Task instructions — Copy every line in the records below that contains the word "watch". Case counts, so a line matches only if its capital and small letters are the same as the word's.

Records supplied —
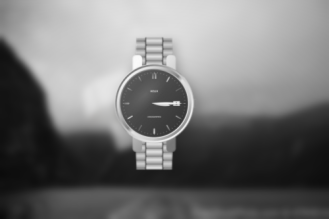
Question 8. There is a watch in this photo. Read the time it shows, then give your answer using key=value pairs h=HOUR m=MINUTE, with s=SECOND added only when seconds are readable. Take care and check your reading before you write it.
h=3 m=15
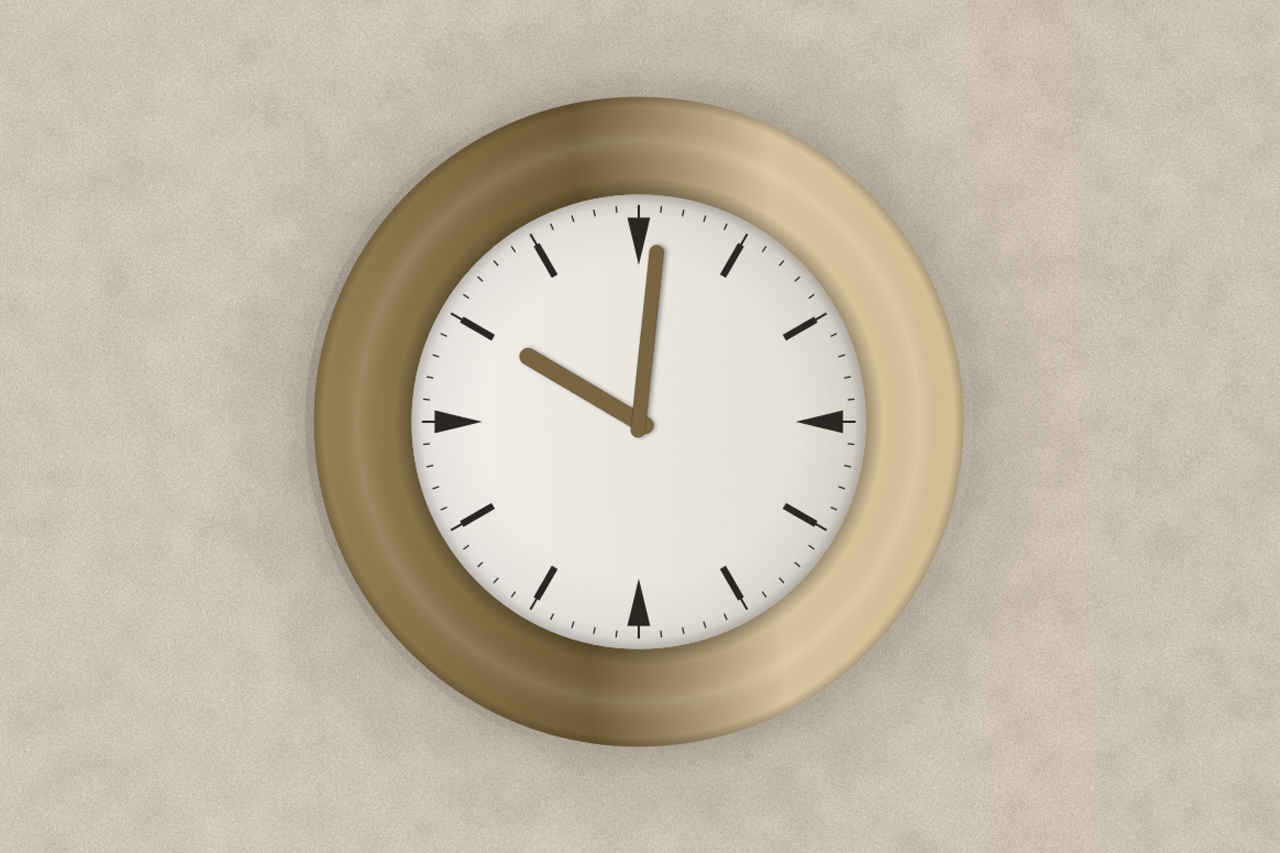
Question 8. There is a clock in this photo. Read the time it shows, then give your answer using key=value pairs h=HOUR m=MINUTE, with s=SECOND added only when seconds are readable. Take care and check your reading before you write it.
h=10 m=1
--
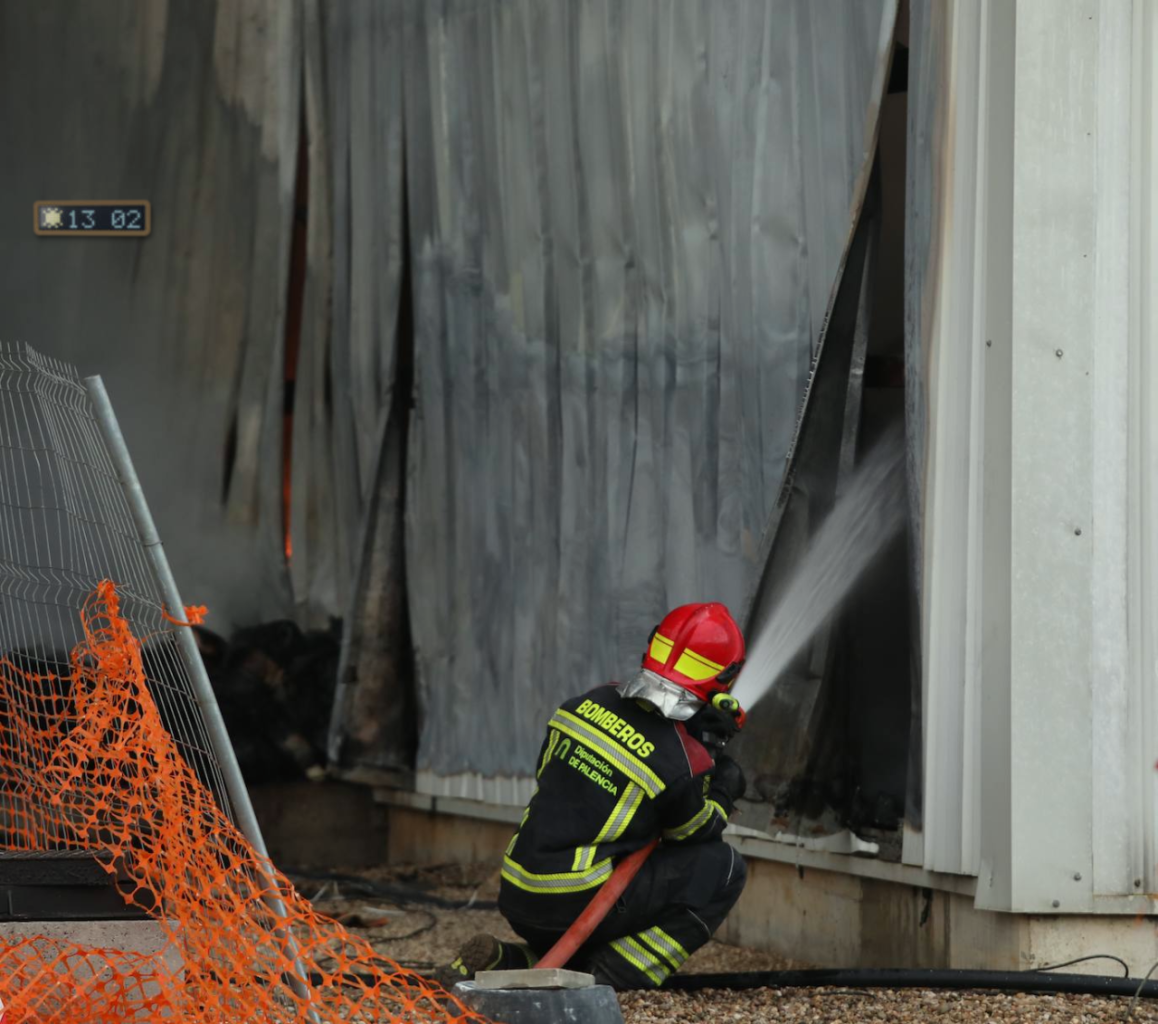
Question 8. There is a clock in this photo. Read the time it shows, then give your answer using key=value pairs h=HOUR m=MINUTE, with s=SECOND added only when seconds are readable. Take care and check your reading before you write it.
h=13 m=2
---
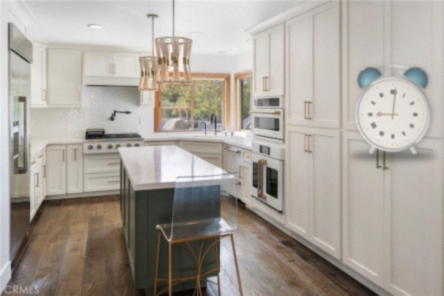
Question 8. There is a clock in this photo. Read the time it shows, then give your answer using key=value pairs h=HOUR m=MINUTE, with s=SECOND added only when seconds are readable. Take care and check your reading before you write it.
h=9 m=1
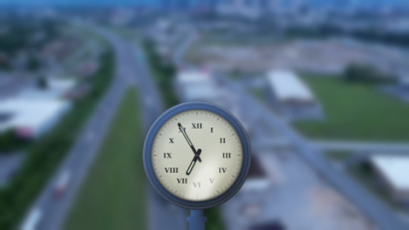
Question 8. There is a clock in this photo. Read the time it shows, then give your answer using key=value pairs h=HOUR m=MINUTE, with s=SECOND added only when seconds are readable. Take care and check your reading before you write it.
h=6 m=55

Problem solution —
Question 8. There is a watch in this photo. Read the time it shows, then give your answer using key=value pairs h=HOUR m=MINUTE, with s=SECOND added only when seconds are readable. Take care and check your reading before you write it.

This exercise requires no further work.